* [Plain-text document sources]
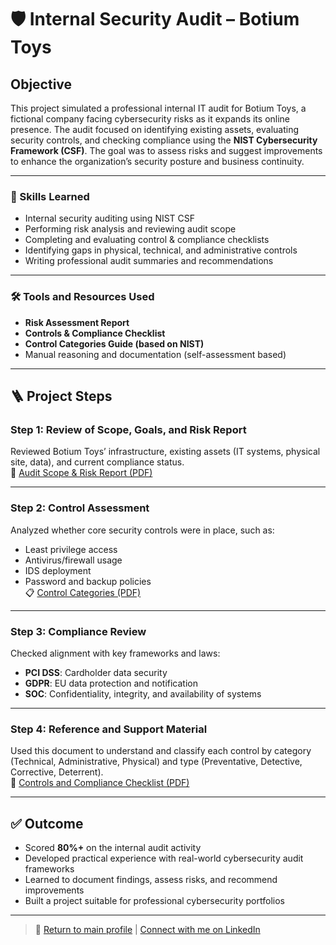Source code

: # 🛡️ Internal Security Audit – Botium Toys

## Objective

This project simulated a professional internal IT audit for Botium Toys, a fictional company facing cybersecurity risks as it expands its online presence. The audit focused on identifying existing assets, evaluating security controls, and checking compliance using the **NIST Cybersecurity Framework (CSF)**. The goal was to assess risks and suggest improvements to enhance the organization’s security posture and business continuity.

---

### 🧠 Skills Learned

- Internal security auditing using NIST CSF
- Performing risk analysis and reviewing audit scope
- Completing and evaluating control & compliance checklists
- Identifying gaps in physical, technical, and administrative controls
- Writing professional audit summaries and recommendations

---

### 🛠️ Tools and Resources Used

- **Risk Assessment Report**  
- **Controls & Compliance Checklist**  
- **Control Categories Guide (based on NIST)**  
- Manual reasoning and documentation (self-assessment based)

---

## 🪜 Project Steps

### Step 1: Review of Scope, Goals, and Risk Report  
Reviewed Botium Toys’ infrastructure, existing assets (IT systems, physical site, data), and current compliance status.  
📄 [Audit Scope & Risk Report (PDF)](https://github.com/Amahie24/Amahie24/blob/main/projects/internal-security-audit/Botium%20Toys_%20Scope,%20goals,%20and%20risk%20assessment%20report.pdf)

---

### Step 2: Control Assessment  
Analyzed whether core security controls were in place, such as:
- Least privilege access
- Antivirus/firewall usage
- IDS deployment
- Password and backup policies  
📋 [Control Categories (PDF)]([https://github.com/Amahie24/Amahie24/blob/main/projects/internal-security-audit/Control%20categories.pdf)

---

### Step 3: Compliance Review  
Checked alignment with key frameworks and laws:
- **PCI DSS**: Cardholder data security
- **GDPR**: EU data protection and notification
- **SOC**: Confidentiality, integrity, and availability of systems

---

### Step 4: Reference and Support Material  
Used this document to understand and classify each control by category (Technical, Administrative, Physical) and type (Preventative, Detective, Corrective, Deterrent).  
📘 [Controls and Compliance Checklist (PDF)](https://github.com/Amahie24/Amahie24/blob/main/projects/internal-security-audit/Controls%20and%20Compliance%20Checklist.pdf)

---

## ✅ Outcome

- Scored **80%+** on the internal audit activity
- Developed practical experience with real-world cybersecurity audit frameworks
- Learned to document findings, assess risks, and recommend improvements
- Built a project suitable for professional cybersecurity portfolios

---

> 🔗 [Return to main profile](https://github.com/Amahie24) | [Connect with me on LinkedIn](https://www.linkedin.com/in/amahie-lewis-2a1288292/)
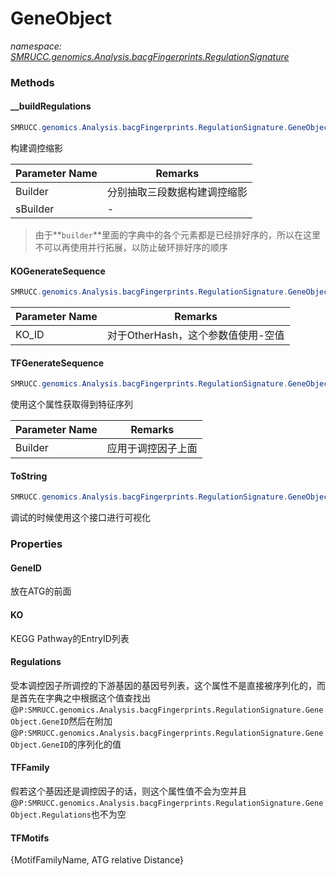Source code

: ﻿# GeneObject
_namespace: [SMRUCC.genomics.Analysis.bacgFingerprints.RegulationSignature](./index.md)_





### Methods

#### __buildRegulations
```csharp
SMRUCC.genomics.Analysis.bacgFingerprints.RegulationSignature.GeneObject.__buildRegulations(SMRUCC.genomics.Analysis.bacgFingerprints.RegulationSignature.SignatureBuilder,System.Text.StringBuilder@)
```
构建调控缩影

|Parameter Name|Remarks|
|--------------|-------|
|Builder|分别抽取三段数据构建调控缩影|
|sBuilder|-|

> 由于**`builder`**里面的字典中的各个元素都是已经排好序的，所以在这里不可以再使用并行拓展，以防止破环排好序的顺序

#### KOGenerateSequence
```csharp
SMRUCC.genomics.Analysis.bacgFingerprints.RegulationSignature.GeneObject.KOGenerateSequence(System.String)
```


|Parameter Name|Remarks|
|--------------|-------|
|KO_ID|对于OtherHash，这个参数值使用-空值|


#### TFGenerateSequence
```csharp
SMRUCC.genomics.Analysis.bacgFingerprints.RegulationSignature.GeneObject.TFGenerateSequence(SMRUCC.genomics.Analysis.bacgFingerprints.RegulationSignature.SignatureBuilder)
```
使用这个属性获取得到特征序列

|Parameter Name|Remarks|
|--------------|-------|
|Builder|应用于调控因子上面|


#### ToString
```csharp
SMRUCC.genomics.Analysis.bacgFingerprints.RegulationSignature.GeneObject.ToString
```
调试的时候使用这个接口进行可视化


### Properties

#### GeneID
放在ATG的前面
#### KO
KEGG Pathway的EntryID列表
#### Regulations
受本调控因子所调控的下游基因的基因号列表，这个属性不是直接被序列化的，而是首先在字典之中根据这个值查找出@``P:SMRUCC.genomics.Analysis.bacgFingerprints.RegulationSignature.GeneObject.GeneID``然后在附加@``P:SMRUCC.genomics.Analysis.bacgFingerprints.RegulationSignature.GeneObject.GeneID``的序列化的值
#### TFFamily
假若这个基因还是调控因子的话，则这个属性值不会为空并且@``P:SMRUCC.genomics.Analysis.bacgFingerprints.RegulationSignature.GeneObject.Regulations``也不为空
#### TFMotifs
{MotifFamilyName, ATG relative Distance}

* [Exercise objective] Going back over the entries above, copy word for word every line from the one that has "- Completing and" on through the one that has "### 🛠️ Tools and Resources Used".

* [Answer to this problem]
- Completing and evaluating control & compliance checklists
- Identifying gaps in physical, technical, and administrative controls
- Writing professional audit summaries and recommendations

---

### 🛠️ Tools and Resources Used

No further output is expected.